The author of the post says that while this explanation could work for James, he
does not feel that way about Britten’s opera, where he believes the sexual subtext
to be more potent. And then adds that this concern arose because he had recently
watched Bondy’s version. He then writes: “Il punto è che con un Quint possente
e magnifico di Marlin Miller, decisamente discinto e brutale, forse il migliore
Quint insieme a Bostridge che io conosca, il piccolo Miles ha - in questo
spettacolo di Luc Bondy - un atteggiamento succube ma complice. Complice nel
male, ma succube nel sesso, e quando Quint impone a Miles di prendere la
lettera che l'istitutrice ha scritto al tutore, c'è un momento in cui Quint è, con un
larghissimo scamiciato, visibilmente sporco, e con aria depravata gli canta
addosso. L'impatto è fortissimo, la scena rende meglio... ma quel bambino? Non
dico Miles, ma dico il piccolo cantante, Gregory Monk…"[111] (“The point is that
with a powerful and magnificent Quint by Marlin Miller, decidedly discreet and
brutal, perhaps the best Quint together with Bostridge that I know, little Miles
has - in Luc Bondy's show - a submissive but complicit attitude. Accomplice in
evil, but submissive in sex, and when Quint forces Miles to take the letter that
the governess wrote to the guardian, there is a moment when Quint is, in a very
large pinafore, visibly dirty, and with a depraved air, sings to him.
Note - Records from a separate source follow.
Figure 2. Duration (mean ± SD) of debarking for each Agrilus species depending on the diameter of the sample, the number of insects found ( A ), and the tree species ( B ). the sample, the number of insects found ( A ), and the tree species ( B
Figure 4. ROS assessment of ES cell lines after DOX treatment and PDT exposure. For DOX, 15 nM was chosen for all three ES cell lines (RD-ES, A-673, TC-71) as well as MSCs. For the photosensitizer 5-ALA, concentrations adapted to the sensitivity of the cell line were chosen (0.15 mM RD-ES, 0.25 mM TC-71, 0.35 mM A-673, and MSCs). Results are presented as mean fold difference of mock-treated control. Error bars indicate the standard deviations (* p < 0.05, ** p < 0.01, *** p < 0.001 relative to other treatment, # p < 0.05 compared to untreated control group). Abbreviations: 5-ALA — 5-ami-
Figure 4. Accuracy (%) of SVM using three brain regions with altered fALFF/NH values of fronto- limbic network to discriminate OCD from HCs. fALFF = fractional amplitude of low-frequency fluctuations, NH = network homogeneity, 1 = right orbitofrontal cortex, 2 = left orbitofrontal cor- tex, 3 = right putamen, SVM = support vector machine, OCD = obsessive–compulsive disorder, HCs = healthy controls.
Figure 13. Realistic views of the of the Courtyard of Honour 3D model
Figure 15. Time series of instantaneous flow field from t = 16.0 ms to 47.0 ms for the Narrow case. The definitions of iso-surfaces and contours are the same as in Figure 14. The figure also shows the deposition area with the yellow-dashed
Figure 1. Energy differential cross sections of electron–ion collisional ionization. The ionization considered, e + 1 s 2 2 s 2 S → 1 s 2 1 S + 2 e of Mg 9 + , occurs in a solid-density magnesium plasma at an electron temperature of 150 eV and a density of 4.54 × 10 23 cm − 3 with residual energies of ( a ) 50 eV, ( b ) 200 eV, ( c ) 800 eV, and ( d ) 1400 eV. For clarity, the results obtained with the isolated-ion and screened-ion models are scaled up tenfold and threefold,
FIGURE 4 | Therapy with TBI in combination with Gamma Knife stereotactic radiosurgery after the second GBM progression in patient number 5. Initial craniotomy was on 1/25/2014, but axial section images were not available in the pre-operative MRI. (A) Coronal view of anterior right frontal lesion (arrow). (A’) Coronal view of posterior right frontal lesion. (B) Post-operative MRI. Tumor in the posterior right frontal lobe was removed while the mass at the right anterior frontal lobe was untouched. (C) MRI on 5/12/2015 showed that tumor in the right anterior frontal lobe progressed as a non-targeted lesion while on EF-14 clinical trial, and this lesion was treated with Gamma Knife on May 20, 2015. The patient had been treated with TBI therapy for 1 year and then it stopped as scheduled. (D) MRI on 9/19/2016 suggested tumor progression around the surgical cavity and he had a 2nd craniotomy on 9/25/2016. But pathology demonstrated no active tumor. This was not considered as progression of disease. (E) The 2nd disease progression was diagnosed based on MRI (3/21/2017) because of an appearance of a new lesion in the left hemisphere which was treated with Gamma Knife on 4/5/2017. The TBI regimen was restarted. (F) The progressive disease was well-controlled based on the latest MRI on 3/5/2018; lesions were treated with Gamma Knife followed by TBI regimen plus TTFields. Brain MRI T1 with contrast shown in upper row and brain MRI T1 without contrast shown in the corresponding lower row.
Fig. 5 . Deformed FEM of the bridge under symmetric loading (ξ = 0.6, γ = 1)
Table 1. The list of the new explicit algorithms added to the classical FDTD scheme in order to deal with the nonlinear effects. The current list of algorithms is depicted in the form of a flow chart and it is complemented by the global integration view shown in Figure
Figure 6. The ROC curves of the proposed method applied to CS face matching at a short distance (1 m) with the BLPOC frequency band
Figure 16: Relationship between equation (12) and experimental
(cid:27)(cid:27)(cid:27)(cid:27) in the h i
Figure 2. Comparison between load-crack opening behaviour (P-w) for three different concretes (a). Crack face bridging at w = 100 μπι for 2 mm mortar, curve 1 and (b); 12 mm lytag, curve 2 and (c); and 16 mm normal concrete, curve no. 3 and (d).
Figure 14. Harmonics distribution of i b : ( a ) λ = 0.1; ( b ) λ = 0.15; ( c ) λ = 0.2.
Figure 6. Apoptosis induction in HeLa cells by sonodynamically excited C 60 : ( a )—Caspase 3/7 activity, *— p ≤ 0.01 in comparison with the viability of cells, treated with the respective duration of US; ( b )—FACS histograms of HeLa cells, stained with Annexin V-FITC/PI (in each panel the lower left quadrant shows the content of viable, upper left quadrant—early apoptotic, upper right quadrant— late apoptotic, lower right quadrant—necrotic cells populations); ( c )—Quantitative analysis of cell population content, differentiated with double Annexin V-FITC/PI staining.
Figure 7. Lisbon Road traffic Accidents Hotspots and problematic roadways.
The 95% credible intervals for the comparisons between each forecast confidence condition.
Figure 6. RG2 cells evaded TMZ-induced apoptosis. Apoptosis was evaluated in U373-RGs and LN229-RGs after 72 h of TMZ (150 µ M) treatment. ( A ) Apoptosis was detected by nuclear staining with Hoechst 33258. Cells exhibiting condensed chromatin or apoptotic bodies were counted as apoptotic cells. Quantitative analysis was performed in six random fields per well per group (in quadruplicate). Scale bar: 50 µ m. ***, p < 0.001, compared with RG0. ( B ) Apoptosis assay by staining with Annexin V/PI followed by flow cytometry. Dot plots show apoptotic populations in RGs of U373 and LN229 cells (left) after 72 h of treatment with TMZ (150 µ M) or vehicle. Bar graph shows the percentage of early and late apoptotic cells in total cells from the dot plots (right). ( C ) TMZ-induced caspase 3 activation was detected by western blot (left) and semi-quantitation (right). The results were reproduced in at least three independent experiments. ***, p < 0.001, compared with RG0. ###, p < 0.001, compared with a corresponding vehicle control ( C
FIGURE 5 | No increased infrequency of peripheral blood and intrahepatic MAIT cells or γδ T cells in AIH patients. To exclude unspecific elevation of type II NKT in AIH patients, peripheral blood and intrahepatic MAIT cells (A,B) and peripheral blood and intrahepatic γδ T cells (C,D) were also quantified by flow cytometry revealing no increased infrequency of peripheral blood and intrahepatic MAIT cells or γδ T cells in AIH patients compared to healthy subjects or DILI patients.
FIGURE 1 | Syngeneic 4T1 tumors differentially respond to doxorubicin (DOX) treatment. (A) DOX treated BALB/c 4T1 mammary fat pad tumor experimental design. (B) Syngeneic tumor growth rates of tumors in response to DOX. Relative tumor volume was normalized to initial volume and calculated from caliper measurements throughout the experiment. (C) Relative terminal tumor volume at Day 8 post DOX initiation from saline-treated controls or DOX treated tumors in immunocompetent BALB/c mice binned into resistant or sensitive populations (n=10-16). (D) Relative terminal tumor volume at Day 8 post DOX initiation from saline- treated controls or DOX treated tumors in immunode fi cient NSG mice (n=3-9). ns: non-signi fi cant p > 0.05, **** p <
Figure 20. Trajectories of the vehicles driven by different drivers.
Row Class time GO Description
The impact is
very strong, the scene is better that way...but that child? I don't mean Miles, but I
mean the little singer, Gregory Monk…). But probably to Gregory Monk, as it
was to Thomas Parfitt, sexuality wasn’t anything shocking. Just like adults are
doing their jobs, so are the kids. But when you’re kid, there will always be
scores of adults worried about you “losing your innocence”, but as Kincaid
famously wrote, “Innocence is a lot like the air in your tires: there's not a lot
you can do with it but lose it.”

Conclusion.
This writing explored Henry James and Britten’s “The Turn Of The Screw”, as
well as exploring the connection between it and other James’s books involving
close relationships between men and boys and Britten’s real life relationships
with many boys of various ages. It has mainly served the purpose of exposing
the thesis that “The Turn Of The Screw” is really about child sexuality, and it
follows the works of Kincaid and other theorists who focused on the
construction of childhood innocence and queering childhood. Sexual interaction
between adults and children in general, and between men and boys (which is
either lost in general discussions about an essentialist concept of
“homosexuality” or completely invisible) in particular, it’s contemporary
society’s greatest taboo, and writing about it is not easy, one often comes across
several problems, if not outright censorship. But the sexual children of The Turn
Of The Screw remain fascinating, otherwise shows like “The Turning” (featuring
Finn Wolfhard, a child actor that was frequently sexualized) or “The Haunting
Of Bly Manor”, loosely based on it, wouldn’t be so popular, even if they often
remove the overtones of pederasty between Miles and Quint. Boys in general
remain fascinating - and the they’re almost never portrayed as wholly pure, but
always on the threshold between innocence and (sexual) knowledge, we fetishize
them everyday, and without guilt, because we project all of it on the
“Pedophile”. It’s time to give fictional depictions of them more complexity, to
start portraying them as fully human. Maybe that will, over time, help us
understand that real children are also fully human.